1. Field of the Invention
The present invention relates to a special path generating device. Particularly, this invention is a device that can produce double circular path. In addition, it generates a constant-speed circular movement. It is easy to control. Plus, its volume is small.
2. Description of the Prior Art
There are many traditional path generating devices. Referring to FIG. 1, it is the typical X-Y plotter. It has a working surface 71, working slide 72, a Y-axis sliding assembly 73 and an X-axis sliding assembly 74. The working slide 72 can slide on the Y bar 731 of the Y-axis sliding assembly 73. Furthermore, this Y-axis sliding assembly 73 can slide on the X bar 741 of the X-axis sliding assembly 74. Therefore, by utilizing a controller (not shown), the moving path of the working point 721 of the working slide 72 can be controlled.

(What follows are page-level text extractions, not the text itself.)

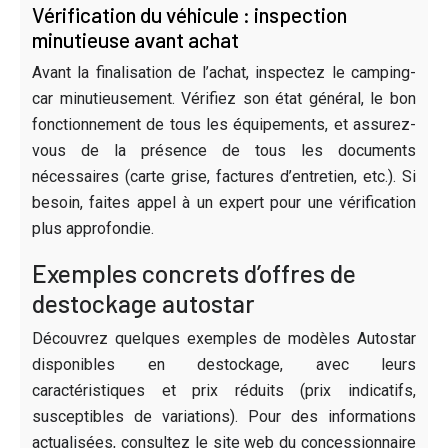
Vérification du véhicule : inspection
minutieuse avant achat
Avant la finalisation de l’achat, inspectez le camping-
car minutieusement. Vérifiez son état général, le bon
fonctionnement de tous les équipements, et assurez-
vous de la présence de tous les documents
nécessaires (carte grise, factures d’entretien, etc.). Si
besoin, faites appel à un expert pour une vérification
plus approfondie.
Exemples concrets d’offres de
destockage autostar
Découvrez quelques exemples de modèles Autostar
disponibles en destockage, avec leurs
caractéristiques et prix réduits (prix indicatifs,
susceptibles de variations). Pour des informations
actualisées, consultez le site web du concessionnaire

For example, it can generate a circular path or other specific path.
The disadvantages of the above-mentioned conventional device are described as follows. This device needs two driving sources. The degree of freedom is 2. Besides, it is required to input precise X-Y coordinates information. If the user wants to obtain a smooth curve, this curve must be generated by several straight lines (connected together to obtain a proximal one). In fact, it is hard to control it very precisely. In addition, the controller needs complicated computation and conversion (into many X and Y axis moving commands). So, the operation of the entire system is quite complicated.
Another traditional special path generating device, as shown in FIG. 2, is a polishing machine for optical fibers. It includes a polishing (or grinding) table 81, a X-axis sliding set 82, a the Y-axis sliding set 83, a X-axis moving generator 84, a Y-axis moving generator 85, and a driving assembly 86. This polishing table 81 can slide on two X rods 821 of the X-axis sliding set 82. This X-axis sliding set 82 can slide on two Y rods 831 of the Y-axis sliding set 83. Also, the X-axis moving generator 84 has an X-axis moving link 841 and a first circular disk 842. One end of X-axis moving link 841 is pivoted with the polishing table 81. The other end of the X-axis moving link 841 is pivoted with a first eccentric point 843 of the first circular disk 842. The Y-axis moving generator 85 has a Y-axis moving link 851 and a second circular disk 852. One end of the Y-axis moving link 851 is pivoted with the polishing table 81. The other end of the Y-axis moving link 851 is pivoted with a second eccentric point 853 of the second circular disk 852. Moreover, the driving assembly 86 contains a rotational driving portion 861 (such as a motor), an auxiliary roller 862 and a belt 863 (such as a timing belt). This rotational driving portion 861 drives the belt 863 moving. Accordingly, the first circular disk 842 and the second circular disk 852 are rotated simultaneously. By means of the X-axis moving link 841 and Y-axis moving link 851, a special path 87 is generated on the polishing table 81 (as shown in FIG. 3, similar to a 8-shape, but not an exact double circular path). Therefore, when a user wants to polish (or grind) the end surface of an optical fiber (that has a circular cross-sectional area), one polishing work moves from the lower-right to the upper-left direction (generating many lower-right to upper-left grinding cracks or lines) and the next polishing work should move from the lower-left to the upper-right (generating many lower-left to upper-right grinding cracks or lines). After which, it just repeats again and again. Thus, there will not be any grinding cracks or lines left on this polishing surface. That is, the polished surface is extremely flat. It is suitable to connect with other flat surface without any contacting gap. So, it can meet the high-standard requirement of the optical fiber related products.
However, although the above-mentioned device only needs one driving source, if this belt 863 is too long, it still might be extended a little. Please note that the belt 863 propels the first circular disk 842 and the second circular disk 852. Further, it propels the X-axis moving link 841 and Y-axis moving link 851 as well. If this belt is too loose, it will cause some discrepancies or errors during operation. It cannot be precisely controlled. Besides, the entire system and controlling method become more complicated. So, it cannot produce the exact double circular path nor generate a constant-speed circular movement.